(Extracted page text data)
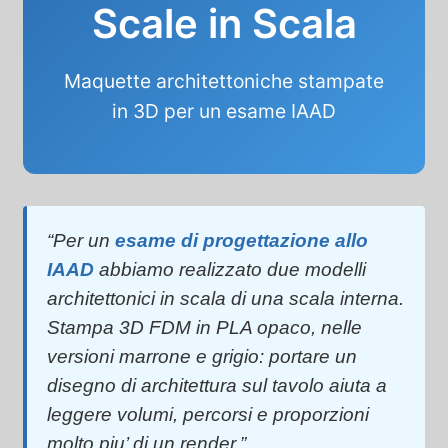
Scale in Scala
Maquette architettoniche stampate
in 3D per un esame IAAD
“Per un
esame di progettazione allo
IAAD
abbiamo realizzato due modelli
architettonici in scala di una scala interna.
Stampa 3D FDM in PLA opaco, nelle
versioni marrone e grigio: portare un
disegno di architettura sul tavolo aiuta a
leggere volumi, percorsi e proporzioni
molto piu’ di un render.”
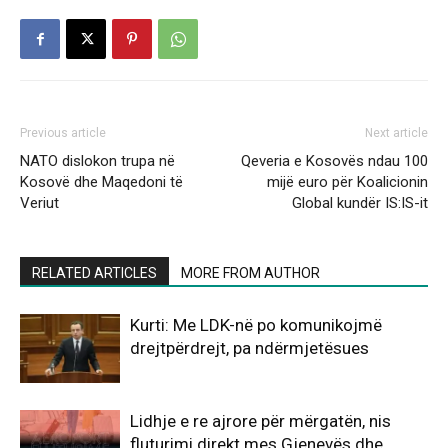
Previous article
Next article
NATO dislokon trupa në
Qeveria e Kosovës ndau 100
Kosovë dhe Maqedoni të
mijë euro për Koalicionin
Veriut
Global kundër IS:IS-it
RELATED ARTICLES
MORE FROM AUTHOR
Kurti: Me LDK-në po komunikojmë
drejtpërdrejt, pa ndërmjetësues
Lidhje e re ajrore për mërgatën, nis
fluturimi direkt mes Gjenevës dhe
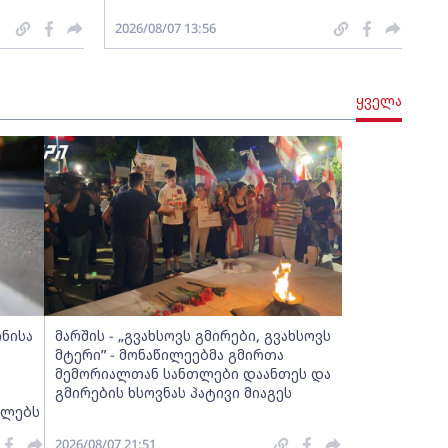
2026/08/07 13:56
ყველა
ინისა
მარშის - „გვახსოვს გმირები, გვახსოვს
მტერი” - მონაწილეებმა გმირთა
მემორიალთან სანთლები დაანთეს და
გმირების ხსოვნას პატივი მიაგეს
ელებს
2026/08/07 21:51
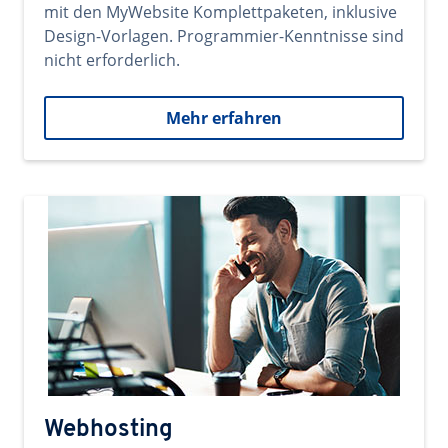
mit den MyWebsite Komplettpaketen, inklusive
Design-Vorlagen. Programmier-Kenntnisse sind
nicht erforderlich.
Mehr erfahren
Webhosting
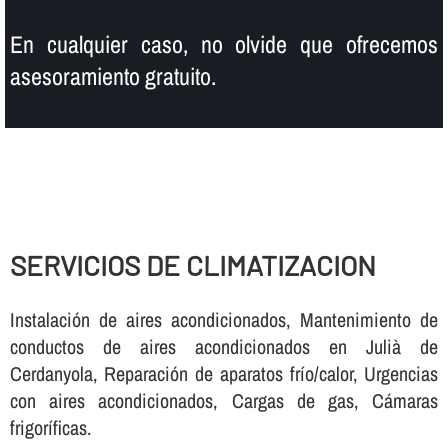
En cualquier caso, no olvide que ofrecemos
asesoramiento gratuito.
SERVICIOS DE CLIMATIZACION
Instalación de aires acondicionados, Mantenimiento de
conductos de aires acondicionados en Julià de
Cerdanyola, Reparación de aparatos frí­o/calor, Urgencias
con aires acondicionados, Cargas de gas, Cámaras
frigorí­ficas.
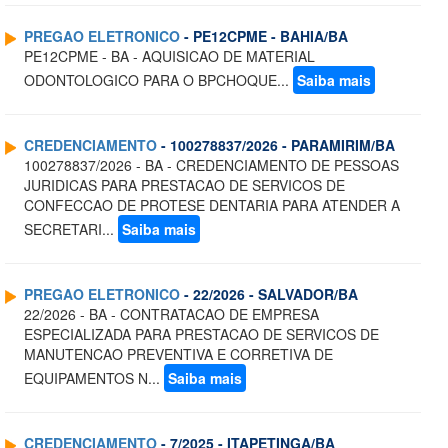
PREGAO ELETRONICO
- PE12CPME - BAHIA/BA
PE12CPME - BA - AQUISICAO DE MATERIAL
ODONTOLOGICO PARA O BPCHOQUE...
Saiba mais
CREDENCIAMENTO
- 100278837/2026 - PARAMIRIM/BA
100278837/2026 - BA - CREDENCIAMENTO DE PESSOAS
JURIDICAS PARA PRESTACAO DE SERVICOS DE
CONFECCAO DE PROTESE DENTARIA PARA ATENDER A
SECRETARI...
Saiba mais
PREGAO ELETRONICO
- 22/2026 - SALVADOR/BA
22/2026 - BA - CONTRATACAO DE EMPRESA
ESPECIALIZADA PARA PRESTACAO DE SERVICOS DE
MANUTENCAO PREVENTIVA E CORRETIVA DE
EQUIPAMENTOS N...
Saiba mais
CREDENCIAMENTO
- 7/2025 - ITAPETINGA/BA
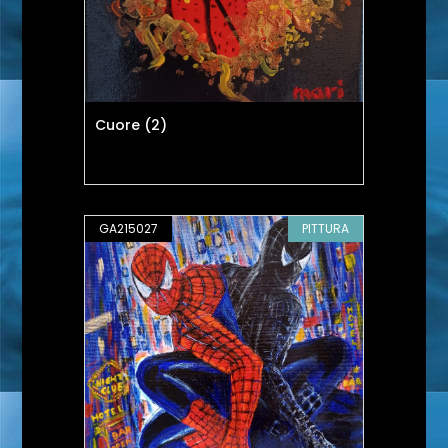
Cuore (2)
GA215027
PITTURA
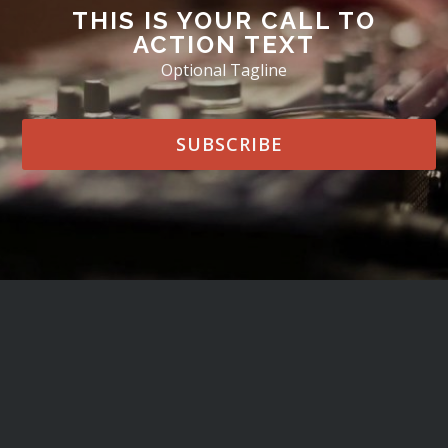
THIS IS YOUR CALL TO
ACTION TEXT
Optional Tagline
SUBSCRIBE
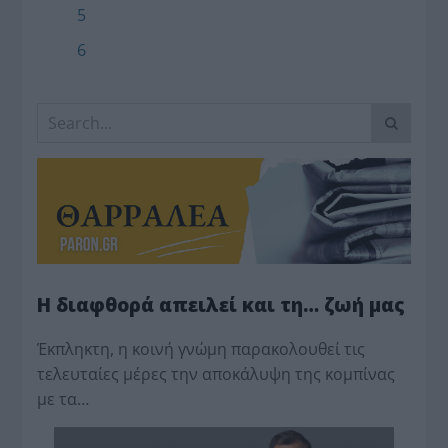
5
6
Η διαφθορά απειλεί και τη… ζωή μας
Έκπληκτη, η κοινή γνώμη παρακολουθεί τις
τελευταίες μέρες την αποκάλυψη της κο­μπίνας
με τα…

What to work on:
Start with the line holding "SECRETARI..." and repeat exactly every line through the final line of the records above, but no pictures and nothing more.

Result for this task:
SECRETARI...
Saiba mais
PREGAO ELETRONICO
- 22/2026 - SALVADOR/BA
22/2026 - BA - CONTRATACAO DE EMPRESA
ESPECIALIZADA PARA PRESTACAO DE SERVICOS DE
MANUTENCAO PREVENTIVA E CORRETIVA DE
EQUIPAMENTOS N...
Saiba mais
CREDENCIAMENTO
- 7/2025 - ITAPETINGA/BA
Cuore (2)
GA215027
PITTURA
THIS IS YOUR CALL TO
ACTION TEXT
Optional Tagline
SUBSCRIBE
5
6
Η διαφθορά απειλεί και τη… ζωή μας
Έκπληκτη, η κοινή γνώμη παρακολουθεί τις
τελευταίες μέρες την αποκάλυψη της κο­μπίνας
με τα…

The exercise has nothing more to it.